[What you will do]
1) Reproduce, word for word, the passage of the workplace culture article that runs from "These struggles are" to "to enable growth.".
2) According to the workplace culture article, through what date is the keynote address available to stream?
3) Summarize the workplace culture article in two sentences.

By James D. White and Krista White
November 13, 2025
We are now experiencing the most multi-generational workplace of all time – with four and even five generations regularly working together on one team. The sociocultural differences between these age groups, coupled with the ever-increasingly complex challenges in the corporate landscape, can lead to friction, bulk, and inefficient collaboration.
These struggles are all too familiar for project management professionals attending International Project Management Day 2025. Like we say in our keynote address, available to stream through February 8, 2026, your culture, strategy, and work systems must be purposefully designed and aligned to enable growth.
While you might wonder what culture has to do with implementing rapidly advancing technology, we describe culture as the operating system that either powers or paralyzes transformation. Without culture, your AI strategy is just automation without alignment.

[Data records]
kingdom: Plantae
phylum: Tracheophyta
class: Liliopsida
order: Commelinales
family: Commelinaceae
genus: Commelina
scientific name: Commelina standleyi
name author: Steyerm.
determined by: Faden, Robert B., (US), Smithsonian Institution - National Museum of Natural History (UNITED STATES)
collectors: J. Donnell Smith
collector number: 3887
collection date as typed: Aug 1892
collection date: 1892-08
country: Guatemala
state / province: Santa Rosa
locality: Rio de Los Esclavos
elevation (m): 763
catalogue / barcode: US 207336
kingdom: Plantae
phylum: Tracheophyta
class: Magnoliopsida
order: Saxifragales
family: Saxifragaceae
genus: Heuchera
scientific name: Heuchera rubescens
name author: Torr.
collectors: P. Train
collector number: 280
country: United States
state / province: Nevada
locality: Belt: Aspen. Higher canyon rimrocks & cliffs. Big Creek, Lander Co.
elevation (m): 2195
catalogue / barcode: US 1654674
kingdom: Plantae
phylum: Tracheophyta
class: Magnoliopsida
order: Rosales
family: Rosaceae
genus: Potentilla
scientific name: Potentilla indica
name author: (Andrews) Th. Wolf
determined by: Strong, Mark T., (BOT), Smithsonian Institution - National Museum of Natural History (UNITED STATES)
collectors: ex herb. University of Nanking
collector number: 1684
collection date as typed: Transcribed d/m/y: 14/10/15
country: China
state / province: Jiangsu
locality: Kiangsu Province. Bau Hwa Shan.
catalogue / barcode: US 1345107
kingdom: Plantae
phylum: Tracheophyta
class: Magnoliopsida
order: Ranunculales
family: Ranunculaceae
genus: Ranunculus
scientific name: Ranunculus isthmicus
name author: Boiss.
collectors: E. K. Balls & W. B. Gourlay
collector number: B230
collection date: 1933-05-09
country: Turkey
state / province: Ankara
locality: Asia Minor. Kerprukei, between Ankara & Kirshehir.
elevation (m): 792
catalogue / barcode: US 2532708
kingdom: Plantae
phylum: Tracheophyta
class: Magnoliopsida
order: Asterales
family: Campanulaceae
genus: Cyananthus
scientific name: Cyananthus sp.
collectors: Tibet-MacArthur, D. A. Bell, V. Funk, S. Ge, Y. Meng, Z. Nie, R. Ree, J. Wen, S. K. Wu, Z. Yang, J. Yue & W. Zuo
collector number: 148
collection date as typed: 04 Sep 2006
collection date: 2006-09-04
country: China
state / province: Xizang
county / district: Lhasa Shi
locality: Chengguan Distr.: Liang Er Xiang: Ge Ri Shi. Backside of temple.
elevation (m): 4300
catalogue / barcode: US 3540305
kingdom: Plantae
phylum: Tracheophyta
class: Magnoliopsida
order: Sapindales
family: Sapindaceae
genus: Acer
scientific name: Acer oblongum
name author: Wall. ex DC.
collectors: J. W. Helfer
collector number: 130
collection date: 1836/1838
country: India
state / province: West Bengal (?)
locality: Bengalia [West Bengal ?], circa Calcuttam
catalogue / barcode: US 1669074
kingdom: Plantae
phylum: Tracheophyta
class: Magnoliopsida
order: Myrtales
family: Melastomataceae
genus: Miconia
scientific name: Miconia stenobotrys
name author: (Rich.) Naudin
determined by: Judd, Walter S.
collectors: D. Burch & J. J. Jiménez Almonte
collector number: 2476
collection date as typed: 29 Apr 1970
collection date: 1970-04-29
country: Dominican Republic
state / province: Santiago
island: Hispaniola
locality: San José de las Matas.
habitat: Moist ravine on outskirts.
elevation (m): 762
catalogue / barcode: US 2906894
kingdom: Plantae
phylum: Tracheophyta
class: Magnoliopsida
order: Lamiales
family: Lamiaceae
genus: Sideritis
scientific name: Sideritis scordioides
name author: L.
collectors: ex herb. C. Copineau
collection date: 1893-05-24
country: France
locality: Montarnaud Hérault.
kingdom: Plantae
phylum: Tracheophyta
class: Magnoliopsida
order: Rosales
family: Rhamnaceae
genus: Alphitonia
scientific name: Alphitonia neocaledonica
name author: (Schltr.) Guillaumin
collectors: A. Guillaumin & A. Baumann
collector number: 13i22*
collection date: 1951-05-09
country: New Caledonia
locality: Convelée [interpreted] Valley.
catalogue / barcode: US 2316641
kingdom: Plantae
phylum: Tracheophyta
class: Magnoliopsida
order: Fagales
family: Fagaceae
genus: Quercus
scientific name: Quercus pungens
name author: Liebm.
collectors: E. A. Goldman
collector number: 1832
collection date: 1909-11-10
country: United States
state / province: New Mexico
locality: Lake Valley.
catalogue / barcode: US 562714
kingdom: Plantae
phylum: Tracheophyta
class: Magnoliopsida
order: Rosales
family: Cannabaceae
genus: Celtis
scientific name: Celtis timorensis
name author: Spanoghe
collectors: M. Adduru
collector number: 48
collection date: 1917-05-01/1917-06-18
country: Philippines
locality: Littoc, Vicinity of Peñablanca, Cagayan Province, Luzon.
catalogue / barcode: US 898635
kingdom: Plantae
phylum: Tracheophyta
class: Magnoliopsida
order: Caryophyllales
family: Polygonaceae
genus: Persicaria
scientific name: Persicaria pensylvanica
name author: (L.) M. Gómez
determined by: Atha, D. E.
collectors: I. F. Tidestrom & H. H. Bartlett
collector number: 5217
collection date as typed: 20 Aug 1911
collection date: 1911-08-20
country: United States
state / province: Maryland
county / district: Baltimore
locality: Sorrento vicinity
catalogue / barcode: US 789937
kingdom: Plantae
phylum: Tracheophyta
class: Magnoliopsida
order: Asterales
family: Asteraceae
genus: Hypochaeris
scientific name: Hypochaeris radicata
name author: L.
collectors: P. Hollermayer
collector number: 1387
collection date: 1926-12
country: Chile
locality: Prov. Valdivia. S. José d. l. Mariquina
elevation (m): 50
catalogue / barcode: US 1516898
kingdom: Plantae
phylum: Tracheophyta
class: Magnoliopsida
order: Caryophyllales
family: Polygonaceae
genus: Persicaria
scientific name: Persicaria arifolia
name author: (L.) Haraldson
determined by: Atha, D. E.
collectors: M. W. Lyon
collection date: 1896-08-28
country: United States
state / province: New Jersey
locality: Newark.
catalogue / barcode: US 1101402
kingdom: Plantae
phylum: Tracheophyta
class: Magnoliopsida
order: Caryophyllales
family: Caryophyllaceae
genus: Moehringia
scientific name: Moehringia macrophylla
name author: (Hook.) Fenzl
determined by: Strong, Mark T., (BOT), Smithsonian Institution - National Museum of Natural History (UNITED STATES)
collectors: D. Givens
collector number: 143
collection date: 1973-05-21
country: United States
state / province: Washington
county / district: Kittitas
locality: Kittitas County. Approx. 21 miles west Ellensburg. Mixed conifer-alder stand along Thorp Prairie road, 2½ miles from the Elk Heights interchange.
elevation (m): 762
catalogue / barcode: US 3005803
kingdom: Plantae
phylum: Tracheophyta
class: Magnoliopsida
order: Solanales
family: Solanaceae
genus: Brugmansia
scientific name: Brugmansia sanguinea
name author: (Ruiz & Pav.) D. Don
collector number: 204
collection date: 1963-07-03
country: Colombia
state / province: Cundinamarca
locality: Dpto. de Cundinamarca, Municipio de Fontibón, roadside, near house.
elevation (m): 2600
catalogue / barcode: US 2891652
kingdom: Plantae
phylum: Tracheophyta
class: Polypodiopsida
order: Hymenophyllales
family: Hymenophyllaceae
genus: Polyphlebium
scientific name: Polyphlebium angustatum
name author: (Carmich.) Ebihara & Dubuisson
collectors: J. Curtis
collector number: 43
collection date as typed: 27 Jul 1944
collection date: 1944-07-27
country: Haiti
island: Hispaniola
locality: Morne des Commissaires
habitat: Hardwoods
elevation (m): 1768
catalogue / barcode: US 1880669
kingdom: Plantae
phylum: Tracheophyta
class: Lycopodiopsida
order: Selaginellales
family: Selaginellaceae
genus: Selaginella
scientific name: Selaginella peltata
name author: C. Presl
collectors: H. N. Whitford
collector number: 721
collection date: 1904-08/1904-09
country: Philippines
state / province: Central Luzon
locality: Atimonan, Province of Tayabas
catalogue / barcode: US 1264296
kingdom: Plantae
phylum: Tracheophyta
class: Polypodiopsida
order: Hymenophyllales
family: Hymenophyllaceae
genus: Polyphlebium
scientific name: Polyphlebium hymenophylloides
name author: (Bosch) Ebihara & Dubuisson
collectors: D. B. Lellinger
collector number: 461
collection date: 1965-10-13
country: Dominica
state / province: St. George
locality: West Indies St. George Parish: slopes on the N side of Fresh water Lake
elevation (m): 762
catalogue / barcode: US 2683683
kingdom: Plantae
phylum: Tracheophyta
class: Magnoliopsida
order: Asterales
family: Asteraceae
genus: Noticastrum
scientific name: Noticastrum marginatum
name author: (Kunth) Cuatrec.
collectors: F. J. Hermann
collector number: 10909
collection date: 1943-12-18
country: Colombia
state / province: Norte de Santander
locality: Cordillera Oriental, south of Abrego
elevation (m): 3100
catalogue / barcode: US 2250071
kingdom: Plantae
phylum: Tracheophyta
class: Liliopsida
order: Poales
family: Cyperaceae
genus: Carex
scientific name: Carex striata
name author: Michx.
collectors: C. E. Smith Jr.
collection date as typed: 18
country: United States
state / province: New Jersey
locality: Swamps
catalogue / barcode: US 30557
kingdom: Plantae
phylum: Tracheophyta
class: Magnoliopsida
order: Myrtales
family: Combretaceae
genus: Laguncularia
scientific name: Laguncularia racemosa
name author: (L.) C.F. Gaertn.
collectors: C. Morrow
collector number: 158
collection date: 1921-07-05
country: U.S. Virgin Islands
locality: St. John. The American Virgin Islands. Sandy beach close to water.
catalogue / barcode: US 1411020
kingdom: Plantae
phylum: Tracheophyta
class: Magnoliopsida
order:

[Task-by-task outputs]
1)
These struggles are all too familiar for project management professionals attending International Project Management Day 2025. Like we say in our keynote address, available to stream through February 8, 2026, your culture, strategy, and work systems must be purposefully designed and aligned to enable growth.

2) It is available to stream through February 8, 2026.

3) Today's workplace is the most multi-generational ever, with four or five generations often on one team, and the sociocultural differences among them, together with increasingly complex corporate challenges, can cause friction and inefficient collaboration. Culture, strategy, and work systems must therefore be purposefully designed and aligned to enable growth, because culture is the operating system that either powers or paralyzes transformation, and without it an AI strategy is merely automation without alignment.